The Clarence Thomas ethics scandal has deepened again, giving Democrats yet another reason to push for Supreme Court reform. In a letter Monday, Democrat Ron Wyden, chair of the Senate Finance Committee, said the Supreme Court justice had failed to disclose even more travel paid for by conservative donor Harlan Crow—this time, private jet trips for Thomas and his wife between Hawaii and New Zealand in 2010. “For decades, Justice Thomas has failed to disclose complimentary use of Mr. Crow’s superyacht and private jet(s), concealing from the American people millions of dollars’ worth of gifts in a manner that likely violated federal law,” Wyden wrote to Michael D. Bopp, an attorney for Crow. The previously unreported trips—discovered by Wyden’s committee via flight records—heightened the senator’s concern that Crow “may have been showering a public official with extravagant gifts, then writing off those gifts to lower his tax bill,” he wrote in the letter. “I am also concerned that I have so far been unable to even determine the full extent of the potential tax abuse at issue.”
This latest beat in Thomas’s long-running conflict of interest saga underscores the shortcomings of the code of ethics Chief Justice John Roberts announced in November—and the need for the more serious reforms President Joe Biden endorsed last month. “We need to pass the Supreme Court Ethics, Recusal, and Transparency Act to make sure Supreme Court justices abide by real, enforceable ethics guardrails,” Senator Jeff Merkley wrote Monday. (An attorney for Crow said in a statement to the New York Times that Wyden’s inquiries had “no legal basis and are only intended to harass a private citizen,” and said they consider the matter “settled.” Thomas has not publicly commented on the letter.)

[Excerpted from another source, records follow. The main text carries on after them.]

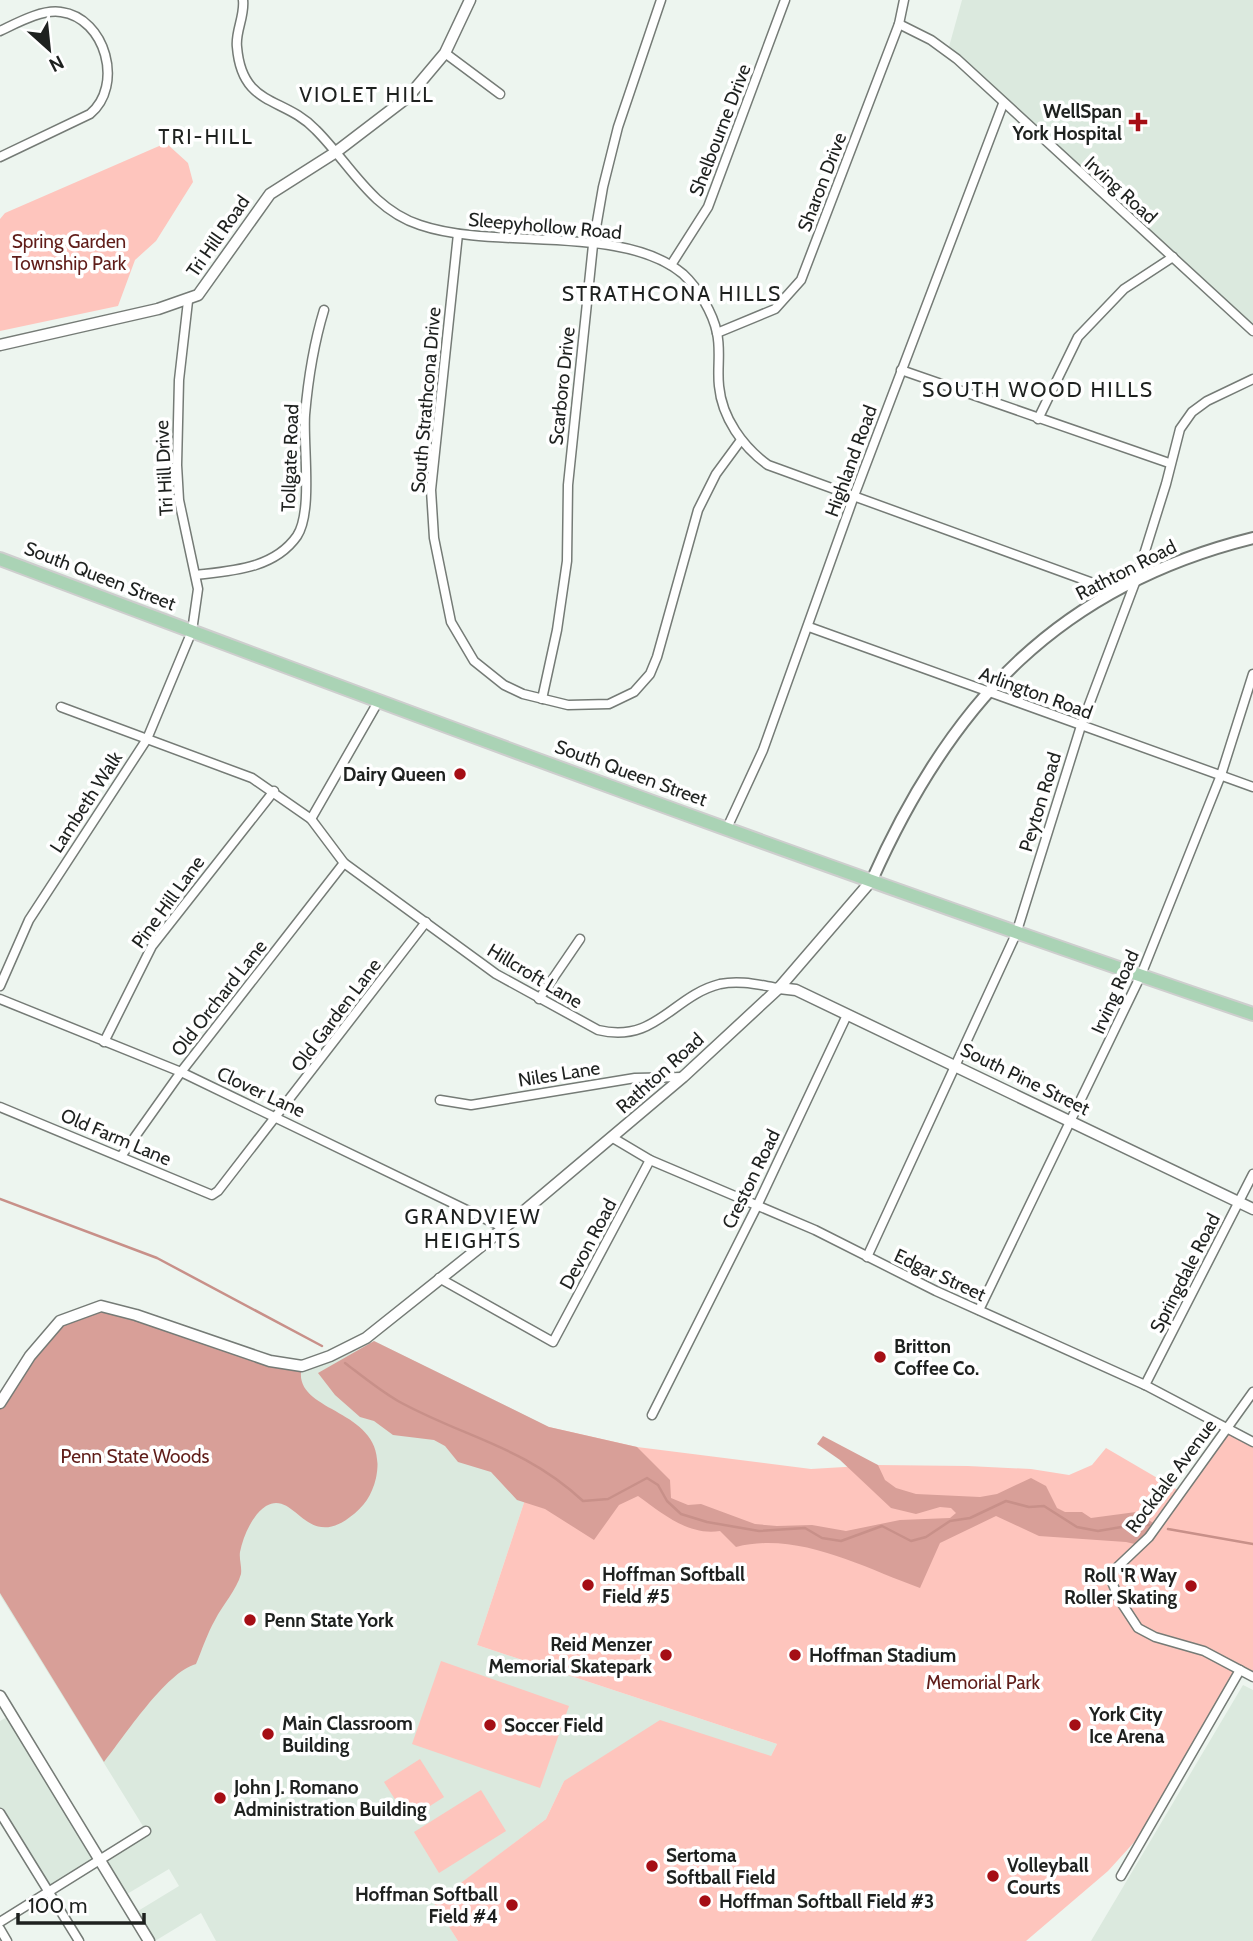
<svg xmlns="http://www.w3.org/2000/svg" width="1253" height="1941" font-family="Cabin,sans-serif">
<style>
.built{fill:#dbe9de}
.green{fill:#fec5bd}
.forest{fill:#d89f98}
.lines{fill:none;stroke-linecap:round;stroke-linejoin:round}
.stream{stroke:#c89089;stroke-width:2.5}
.minor-casing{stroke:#757b76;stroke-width:11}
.tertiary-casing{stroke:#757b76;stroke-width:13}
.secondary-casing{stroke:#757b76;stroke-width:14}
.primary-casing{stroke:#cecece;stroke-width:16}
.minor{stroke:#fff;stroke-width:8}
.tertiary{stroke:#fff;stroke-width:10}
.secondary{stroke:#fff;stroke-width:10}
.primary{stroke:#aad3b5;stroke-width:12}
.poi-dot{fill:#a50e15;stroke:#fff;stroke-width:2.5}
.labels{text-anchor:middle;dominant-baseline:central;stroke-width:7;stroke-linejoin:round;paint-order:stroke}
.poi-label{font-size:19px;font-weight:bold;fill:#1e211f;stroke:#fff;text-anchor:start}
.street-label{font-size:19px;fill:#1e211f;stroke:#fff}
.park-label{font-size:19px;fill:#601d19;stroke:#fff}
.neighbourhood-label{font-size:21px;letter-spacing:2px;fill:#1e211f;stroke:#fff}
</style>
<rect width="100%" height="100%" fill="#edf5ef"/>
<g class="built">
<polygon points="962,0 1253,0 1253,328 947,54"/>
<polygon points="374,1341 549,1427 477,1645 777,1744 771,1756 564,1781 546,1819 435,1903 458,1941 216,1941 201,1913 155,1941 149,1941 133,1914 179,1886 169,1869 122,1897 99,1860 48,1891 0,1813 0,1721 11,1715 100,1860 146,1831 0,1595 0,1403 300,1373"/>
<polygon points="1243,1685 1253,1690 1253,1941 1091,1941"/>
</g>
<g class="green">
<polygon points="166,143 188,163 193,182 156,241 135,260 118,306 0,331 0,219 5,213"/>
<polygon points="549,1427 637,1447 811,1469 878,1465 968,1466 1031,1469 1069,1475 1092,1465 1106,1448 1183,1493 1227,1428 1253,1442 1253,1677 1241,1670 1147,1828 1108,1871 1026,1941 458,1941 434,1903 546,1819 564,1781 660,1720 771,1756 777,1744 477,1645"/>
<polygon points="441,1661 569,1706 540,1788 412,1744"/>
<polygon points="420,1759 444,1797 408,1820 384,1782"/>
<polygon points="481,1790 506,1831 439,1873 414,1832"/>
</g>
<g class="forest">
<path d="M101,1306L302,1366C289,1416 391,1405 376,1478C372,1495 364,1507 350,1517C306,1551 295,1489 266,1506C252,1515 243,1537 240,1552C239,1559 242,1567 241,1574C237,1589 222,1606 215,1620C207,1634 202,1650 196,1664C166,1672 124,1737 104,1762L0,1593V1403L60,1321Z"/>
<path d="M374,1341L549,1427L637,1447L670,1480L671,1498L688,1505L701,1504L755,1524L777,1526L812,1525L846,1531L900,1520L950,1518L956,1513L951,1508L940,1507L916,1514L891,1508L840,1460L817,1444L823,1436L878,1465L885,1480L896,1488L916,1494L980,1497L997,1494L1031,1478L1046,1486L1057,1508L1065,1512H1082L1091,1518L1136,1512L1158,1526L1139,1545L1126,1542L1039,1536L996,1516L940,1543L920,1588C862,1567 798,1531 736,1547L720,1531C689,1536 663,1514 638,1496L619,1505L594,1540L545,1509L517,1500L491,1472L458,1462L445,1446L434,1440L393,1435L374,1421L360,1417L335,1395L318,1373Z"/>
</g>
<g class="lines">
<g class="stream">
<polyline points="0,1199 157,1258 322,1346"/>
<path d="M345,1363C362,1376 379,1390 398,1401C465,1438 524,1446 583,1501L608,1499L647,1478L658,1485L667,1501L681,1514L707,1522L759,1531L805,1528L822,1538L841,1541L882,1526L911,1541L926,1537L950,1521L970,1518L1006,1501L1029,1507L1044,1506L1077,1527L1098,1531L1139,1524L1149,1525"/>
<polyline points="1168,1529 1253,1544"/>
</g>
<g class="minor-casing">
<g id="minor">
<path d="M243,0C245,16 235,32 237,47C242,108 284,96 316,130C350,164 371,209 420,225C496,251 622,223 683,274C698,288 713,313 717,333C721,350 717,369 719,386C722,418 743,447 768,465L1115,591"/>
<polyline points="899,24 931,40 957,59 1253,331"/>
<path d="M0,31C17,23 42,9 61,12C106,18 124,86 90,114L0,157"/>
<polyline points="445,53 500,94"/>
<polyline points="458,234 431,490 434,538 451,622 474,661 504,685 523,694 568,705 609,704 634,692 650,674 657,657 698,510 716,474 741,440"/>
<polyline points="671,265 708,207 785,0"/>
<polyline points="717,333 775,309 801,280 899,24 904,0"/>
<polyline points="901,370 1169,463"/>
<polyline points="1038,419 1078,337 1124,289 1173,257"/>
<path d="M196,575C231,571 274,569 297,536C313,512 303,446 305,415C308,380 314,343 324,310"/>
<polyline points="809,627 1253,787"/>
<polyline points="542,699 557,630 567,561 568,485 593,245 603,187 618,127 661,0"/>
<path d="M61,707L252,778L311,819L344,863L496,974L598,1030C656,1044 672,996 720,984C741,980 759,985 779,988"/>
<polyline points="311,819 378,702"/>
<polyline points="727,828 763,750 854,496 1003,104"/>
<polyline points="0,986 29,920 147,739 192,631 198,589 179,500 177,465 179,380 188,301"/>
<polyline points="0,999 181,1072 504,1228"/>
<polyline points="539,999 580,939"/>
<polyline points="104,1042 152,946 274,791"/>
<polyline points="440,1100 471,1105 635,1078 683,1077"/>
<polyline points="0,1107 212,1195 218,1191 426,922"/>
<polyline points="613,1138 650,1160 815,1230 936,1291 1145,1385 1253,1442"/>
<polyline points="122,1155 181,1072 344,863"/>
<polyline points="867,1257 1016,934 1081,726 1136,580 1166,484 1180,429 1192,412 1207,401 1253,379"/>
<polyline points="439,1278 553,1342 650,1160"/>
<polyline points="979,1310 1141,975 1221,775 1253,674"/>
<polyline points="1145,1385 1253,1174"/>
<polyline points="1253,1392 1149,1537 1109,1575 1119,1599 1138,1628 1155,1637 1204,1651 1253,1677"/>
<polyline points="652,1415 757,1206 847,1015"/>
<polyline points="0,1813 79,1941"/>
<polyline points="1121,1876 1240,1670"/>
<polyline points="0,1922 146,1831"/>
<polyline points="0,1929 7,1941"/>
</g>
</g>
<g class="tertiary-casing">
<g id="tertiary">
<polyline points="0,345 158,309 198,295 270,194 336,152 408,97 445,53 470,0"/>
<polyline points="779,988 796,990 1253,1209"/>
<polyline points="0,1403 30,1356 60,1321 101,1306 136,1315 270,1361 302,1366 330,1356 366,1338 504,1228 683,1077 779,988 872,880"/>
<polyline points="0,1696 149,1941"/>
</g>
</g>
<g class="secondary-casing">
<path id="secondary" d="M872,880C951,702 1059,586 1253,538"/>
</g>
<g class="primary-casing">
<path id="primary" d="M0,559C416,716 832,871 1253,1014"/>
</g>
<use href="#minor" class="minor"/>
<use href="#tertiary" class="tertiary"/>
<use href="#secondary" class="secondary"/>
<use href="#primary" class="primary"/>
</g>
<g class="poi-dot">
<path d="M1134.5 111.5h7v7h7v7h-7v7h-7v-7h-7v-7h7z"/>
<circle cx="460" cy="774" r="7"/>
<circle cx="880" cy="1357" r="7"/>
<circle cx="588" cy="1585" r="7"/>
<circle cx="1191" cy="1586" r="7"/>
<circle cx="250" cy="1620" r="7"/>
<circle cx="666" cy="1655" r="7"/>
<circle cx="795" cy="1655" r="7"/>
<circle cx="490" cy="1725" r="7"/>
<circle cx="1075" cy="1725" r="7"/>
<circle cx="268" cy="1734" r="7"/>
<circle cx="220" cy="1798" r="7"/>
<circle cx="652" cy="1866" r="7"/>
<circle cx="993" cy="1876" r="7"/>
<circle cx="705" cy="1901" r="7"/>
<circle cx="512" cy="1905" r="7"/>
</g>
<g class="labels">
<g class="poi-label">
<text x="1122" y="111" text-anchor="end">WellSpan<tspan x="1122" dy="22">York Hospital</tspan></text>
<text x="446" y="774" text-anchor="end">Dairy Queen</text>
<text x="894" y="1346">Britton<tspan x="894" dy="22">Coffee Co.</tspan></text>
<text x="602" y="1574">Hoffman Softball<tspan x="602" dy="22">Field #5</tspan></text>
<text x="1177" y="1575" text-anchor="end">Roll 'R Way<tspan x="1177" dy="22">Roller Skating</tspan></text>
<text x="264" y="1620">Penn State York</text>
<text x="652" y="1644" text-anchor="end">Reid Menzer<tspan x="652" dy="22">Memorial Skatepark</tspan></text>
<text x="809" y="1655">Hoffman Stadium</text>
<text x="1089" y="1714">York City<tspan x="1089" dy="22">Ice Arena</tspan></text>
<text x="282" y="1723">Main Classroom<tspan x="282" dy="22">Building</tspan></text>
<text x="504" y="1725">Soccer Field</text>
<text x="234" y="1787">John J. Romano<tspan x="234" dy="22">Administration Building</tspan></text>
<text x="666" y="1855">Sertoma<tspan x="666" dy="22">Softball Field</tspan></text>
<text x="1007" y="1865">Volleyball<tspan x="1007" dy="22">Courts</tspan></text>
<text x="498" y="1894" text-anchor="end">Hoffman Softball<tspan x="498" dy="22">Field #4</tspan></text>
<text x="719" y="1901">Hoffman Softball Field #3</text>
</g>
<g class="street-label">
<text transform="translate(720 130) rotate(-69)">Shelbourne Drive</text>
<text transform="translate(822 182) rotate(-69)">Sharon Drive</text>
<text transform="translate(1121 190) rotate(42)">Irving Road</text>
<text transform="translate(545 226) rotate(5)">Sleepyhollow Road</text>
<text transform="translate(218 236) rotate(-55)">Tri Hill Road</text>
<text transform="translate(562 386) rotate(-84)">Scarboro Drive</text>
<text transform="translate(426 400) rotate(-85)">South Strathcona Drive</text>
<text transform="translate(290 458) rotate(-88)">Tollgate Road</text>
<text transform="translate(851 461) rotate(-70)">Highland Road</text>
<text transform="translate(164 468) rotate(-93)">Tri Hill Drive</text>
<text transform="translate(1126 570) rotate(-27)">Rathton Road</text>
<text transform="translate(100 576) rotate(21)">South Queen Street</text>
<text transform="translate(1036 693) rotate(20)">Arlington Road</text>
<text transform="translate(631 773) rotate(20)">South Queen Street</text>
<text transform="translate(86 802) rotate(-57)">Lambeth Walk</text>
<text transform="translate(1040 802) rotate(-73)">Peyton Road</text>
<text transform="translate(168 902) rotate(-54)">Pine Hill Lane</text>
<text transform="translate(535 976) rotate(31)">Hillcroft Lane</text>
<text transform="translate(1115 992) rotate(-66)">Irving Road</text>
<text transform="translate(219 998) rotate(-52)">Old Orchard Lane</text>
<text transform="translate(336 1015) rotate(-53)">Old Garden Lane</text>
<text transform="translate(660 1073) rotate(-42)">Rathton Road</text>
<text transform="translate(559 1074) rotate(-9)">Niles Lane</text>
<text transform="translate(1025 1079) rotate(26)">South Pine Street</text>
<text transform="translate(261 1092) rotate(25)">Clover Lane</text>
<text transform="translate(116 1137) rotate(23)">Old Farm Lane</text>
<text transform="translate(751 1179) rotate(-64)">Creston Road</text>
<text transform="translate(588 1244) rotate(-62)">Devon Road</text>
<text transform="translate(1185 1273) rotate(-63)">Springdale Road</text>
<text transform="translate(940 1275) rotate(25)">Edgar Street</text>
<text transform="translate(1171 1476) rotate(-53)">Rockdale Avenue</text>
</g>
<g class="park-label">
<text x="69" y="241">Spring Garden<tspan x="69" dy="22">Township Park</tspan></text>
<text x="135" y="1456">Penn State Woods</text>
<text x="983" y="1682">Memorial Park</text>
</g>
<g class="neighbourhood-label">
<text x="367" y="94">VIOLET HILL</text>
<text x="206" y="136">TRI-HILL</text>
<text x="672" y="293">STRATHCONA HILLS</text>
<text x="1038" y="389">SOUTH WOOD HILLS</text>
<text x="473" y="1216">GRANDVIEW<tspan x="473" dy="24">HEIGHTS</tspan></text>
</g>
</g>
<g transform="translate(49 49) rotate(153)" stroke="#ffffff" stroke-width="5" paint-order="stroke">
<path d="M0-5L12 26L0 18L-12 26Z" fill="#1e211f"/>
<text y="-10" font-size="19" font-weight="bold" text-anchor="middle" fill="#1e211f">N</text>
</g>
<path d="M18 1913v10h126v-10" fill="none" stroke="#1e211f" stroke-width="3.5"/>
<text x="28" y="1913" font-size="21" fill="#1e211f" stroke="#ffffff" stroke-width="5" paint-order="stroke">100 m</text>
</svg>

The conservative response to those proposals? “Be careful,” Justice Neil Gorsuch warned Biden in a Fox News interview that aired Sunday. Gorsuch—a Donald Trump appointee and part of a six-member conservative majority that has upended reproductive healthcare in America, hamstrung the administrative state, and effectively put presidents “above the law” in ruling that Trump has “absolute immunity” from prosecution for acts taken as part of his official duties—did not specifically address the proposals from Biden and the Democrats. However, he echoed Roberts by arguing that such reforms could threaten the “independent judiciary.” “Don’t you want a ferociously independent judge and a jury of your peers to make those decisions?” Gorsuch asked.
Of course, neither Biden nor Democrats like Sheldon Whitehouse and Dick Durbin are calling to do away with an “independent” judiciary; the president in July called for term limits for Supreme Court justices and a code of ethics that is actually enforceable, unlike the one Roberts put forth last fall. In short, he is proposing that the Supreme Court be held to the same checks and balances as the other branches of government and that justices on the highest court be held to the same ethics rules as their peers on the lower courts. (Biden also called for a constitutional amendment that would pronounce no president above the law or “immune from prosecution for crimes committed while in office.“)
For now, at least, such proposals are theoretical: Biden is a quasi-lame-duck president, and his proposals seem more symbolic than actionable. Republicans, meanwhile, seem no more interested in reforming the high court than they did a couple years ago when the Thomas saga began. Democrats have “decided that the time has come to eliminate the Supreme Court as we know it,” Senate Minority Leader Mitch McConnell said on the floor in July. An unexpected Democratic sweep in November could change things. Unless and until that happens?. “I think the the court is doing a pretty good job,” Gorsuch told Fox News Sunday.